EXERCISE TASKS:
- A) From the excerpt on the Issue Crawler, copy the passage from "Rather, the Crawler" up to and including "Life of Issues.".
- B) How much time does the Issue Crawler excerpt say to allow for finding a decent network?
- C) Continue the Issue Crawler excerpt from its last line.
---------- EXCERPT PROVIDED ----------
4. Doing a Project with the Issue Crawler
The Issue Crawler is suitable for the study
of networks. Whilst it may be used
to get a quick picture, it is not a piece
of software like Google, with instant results.
Rather, the Crawler takes its time. Leave
yourself a few days to a week to find a decent
network. The absence of a network is also
a ‘finding’.
Here are a few questions we have put to the
software in the past, during our workshop
series, the Social Life of Issues.
See the current
workshop Web site, an overview of all
workshops, and the publications.
Sample
questions
1) Networking effects. Has
there been a network effect? A network effect
may be defined as the uptake of an organizational
campaign by an existing network, or the growth
of a network around a particular campaign
or issue. Examples include the rapid growth
of the international campaign to ban landmines,
as well as the worldwide protests against
the War in Iraq. Examples of intense networking
that have yet to yield major social change
include the Burma campaigns. Read
more.
2) Regional networks. Is
there a regional network around an issue?
Does ‘global civil society’ fragment
regional civil society? A regional network
comprises organizations from a particular
region, such as the Caucuses, Central Asia,
South Central Europe, or Scandanavia. Whilst
the U.S. has its own networks, it has proven
difficult to find regional networks without
U.S. reliance.
3) Donor effects. Which networks
of organizations around issues hold together
if donors and/or intergovernmental organizations
are removed? Certain actors may understand
a donor-free network, or cluster, as more
‘authentic’. View
case study maps.
4) No Internet. Mapping issues
in regions with low connectivity, low Internet
penetration. Which issues in countries or
regions with low connectivity resonate the
most on the Internet? Are these the most relevant
issues on the ground? What is the network’s
understanding of the issues in, say, the Fergana
Valley? View case study maps 1
2.
5) Network Evolution. HIV-AIDS
in Russia. Which organizations have risen
(and which fallen) in significance over the
past two years, within the HIV-AIDs networks
in Russia and Ukraine? What conclusions may
be drawn about the type of information on
offer from these network dynamics? We found
that despite international funding of sex-related
HIV-AIDs information agencies, the intravenous-drug-use
information providers, in Russia, are still
the most significant in the networks. View
case study map (pdf).
6) A virtual society? Interpenetration
of the online and the offline. Does the information
available online overlap significantly with
the offline? For example, are newspaper accounts
of what’s going on similar to the network’s
accounts? Read
more.
7) Doing without news? Has
my initiative (which received press attention)
resonated as well in the broader issue network?
We may have a press strategy. Do we need a
network strategy? Read
more.
8) Do networks have preferred formats?
Which formats circulate best in networks?
What does a network do with a press release?
What does it do with a tool or a prize? Read
more (pdf).
The Issue Mapping process could begin
with a survey. The purpose of the survey is
to compile specific collections of URLs for
inputting into the software, and locating
a network. Additionally, the survey aids with
particular kinds of analyses, explained in
the methods sections below.
5.1 Survey
1) Name your issue area.
2) Name the most significant organizations
in your issue area, with URLs.
3) Name the most significant sub-issues, terms,
slogans, campaigns,
individuals, etc.
---------- SUPPLIED INFORMATION ----------
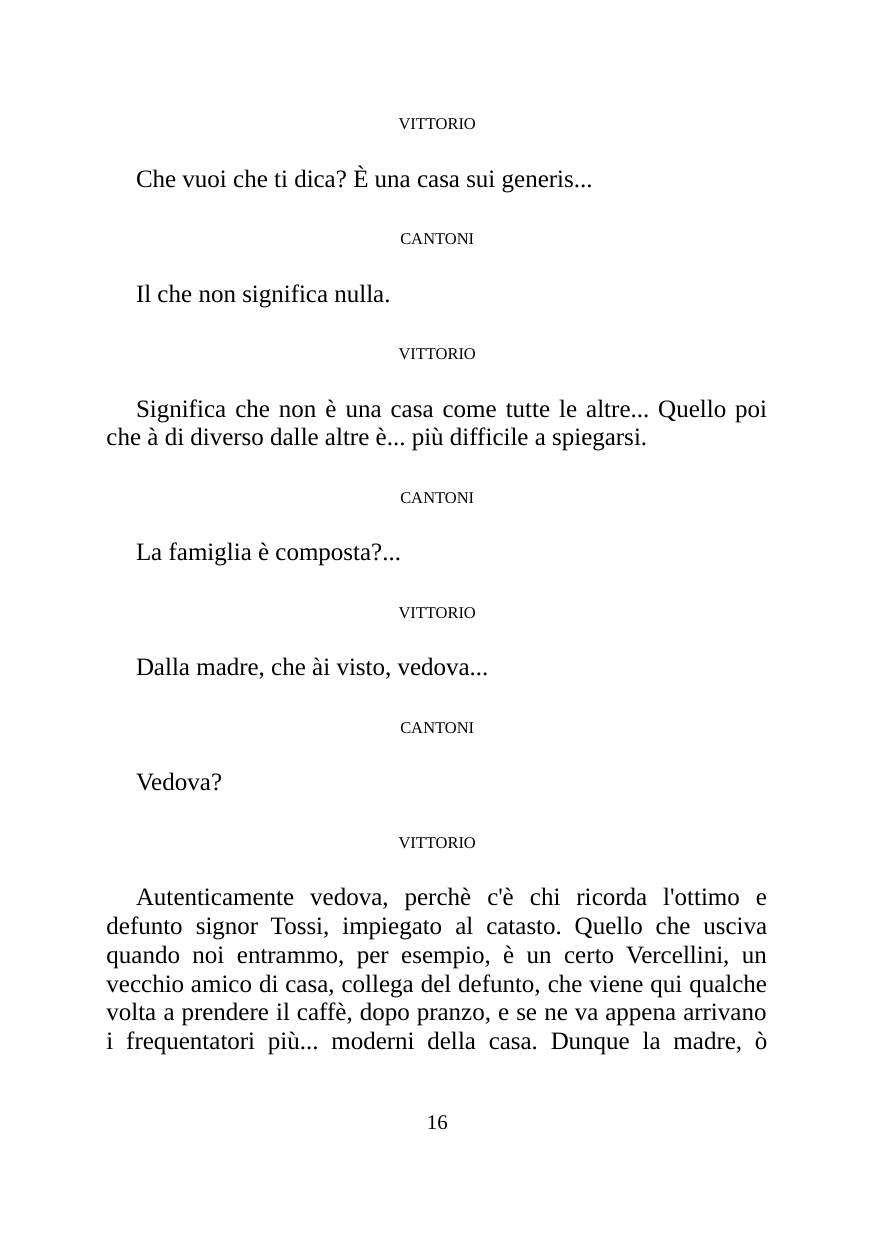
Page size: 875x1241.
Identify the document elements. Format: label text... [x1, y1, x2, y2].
----------
OUTPUTS IN ORDER:
- A)
Rather, the Crawler takes its time. Leave
yourself a few days to a week to find a decent
network. The absence of a network is also
a ‘finding’.
Here are a few questions we have put to the
software in the past, during our workshop
series, the Social Life of Issues.

- B) A few days to a week.

- C)
4) List the most significant documents in
your issue area, with URLs.
5) List the most important conferences in
your issue area, for the past year, the current
year and next year, with URLs.
6) List the organizations in your issue area
that you have had email contact with in the
past 6-12 months, with URLs.
The survey results provide:
1) An issue (question 1),
and the starting points for a crawl
to locate an issue network (question 2).
2) The substance that may hold together a
network (question 3). Each of these terms
either alone or in some combination may determine
the 'life' of the network - the blood
that circulates around the network, keeping
it alive. Once a network is located,
peruse it. Note whether the organizations
in the network use the same language, refer
to the same slogans, etc. One may color code
or otherwise annotate the map showing which
organizations are engaged in which sub-issues.
Such an information overlay enriches the interpretative
power of the map.
3) Key documents that introduce you to an
issue area (question 4). These documents may
organize a network, or a cluster. You could
read them. You also may find out who links
to these documents, providing further indication
of key, knowledgeable actors.
To find out who links to a page or site on
the Web, use the advanced search option of
a search engine. For more exhaustive research,
use more than one search engine.
4) Events that may bring together significant
actors (question 5), with URLs that may provide
participant lists. The results pave the way
for locating an event network. The map also
may help you to organize a future
event.
5) Email networks. Having
a list of organizations (with URLs) opens
the door for comparative analysis between
the issue network and someone’s social
network. Note that, in advance of analysis,
an individual often will equate his/her email
network with the Issue Network. Findings often
show a divergence between the key
players and whom one knows.
Crawl depth:
Here is a strict definition of how depth is
calculated:
The pages fetched from the starting point
URLs are considered to be
depth 0. The pages fetched from URL links
from those pages are considered to be depth
1. In general, the pages found from URL links
on a page of depth N are considered to be
depth N+1. If you set a depth of 2, then no
pages of depth 2 will be fetched. Only pages
of depth 0 and 1 will be fetched (ie. two
levels of depth). {Text by David Heath at
Oneworld.}
Iteration: One instance of
analytical method.
Starting points: The URLs
you crawl to locate a network.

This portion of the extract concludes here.